At Brantwood, it’s all about exploring eight unique gardens created by philosopher, author and artist, John Ruskin, before taking a pew at the lakeside Terrace Coffee House, for a light refreshment and drinking in the lake view of Coniston. New measures such as queue control systems, distancing markers, contactless payments and hand-sanitising stations are now in place to keep doggies and owners safe, so you can fully relax in the fell landscape.
Meanwhile, at Hutton-in-the-Forest, your day out can be all about chewing over the wonderful heritage offer of a home that makes its doggy visitors so welcome, it gives them a bone! Here, The Walled Garden is said to be looking its best ever this year and there’s a one-way system to keep owner and dog on their toes, as they trot around.

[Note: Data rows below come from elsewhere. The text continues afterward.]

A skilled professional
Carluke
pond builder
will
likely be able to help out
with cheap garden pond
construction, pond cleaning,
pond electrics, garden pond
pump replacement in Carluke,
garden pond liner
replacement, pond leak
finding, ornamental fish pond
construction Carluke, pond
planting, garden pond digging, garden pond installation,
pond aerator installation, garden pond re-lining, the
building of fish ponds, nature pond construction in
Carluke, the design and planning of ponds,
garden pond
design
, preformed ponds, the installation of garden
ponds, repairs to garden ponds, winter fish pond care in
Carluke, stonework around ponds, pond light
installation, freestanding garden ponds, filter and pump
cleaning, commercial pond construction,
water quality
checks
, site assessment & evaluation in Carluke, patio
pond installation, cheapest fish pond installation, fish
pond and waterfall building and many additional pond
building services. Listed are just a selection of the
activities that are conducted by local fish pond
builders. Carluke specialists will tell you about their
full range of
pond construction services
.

Of course, some places are more open to dogs and their owners than others and the roofless, ruined, Brougham Castle, is one of them. Offering panoramic views over Eden Valley, this pooch-perfect, picturesque spot is an ideal location for a family picnic. You can explore the 13th century gem through a complex of passages and spiral stairways and later, stretch out your legs and soak up some sun (if you’re lucky!) with your four-legged friend. Just book your visit in advance, as there are limits on visitor numbers to keep everyone safe.
With all the measures in place, there’s no reason why you and your canine companion can’t have a fabulous doggy-distanced day out, exploring whatever branch of heritage floats your boat and there’s no better place to track that down than in the Lakes.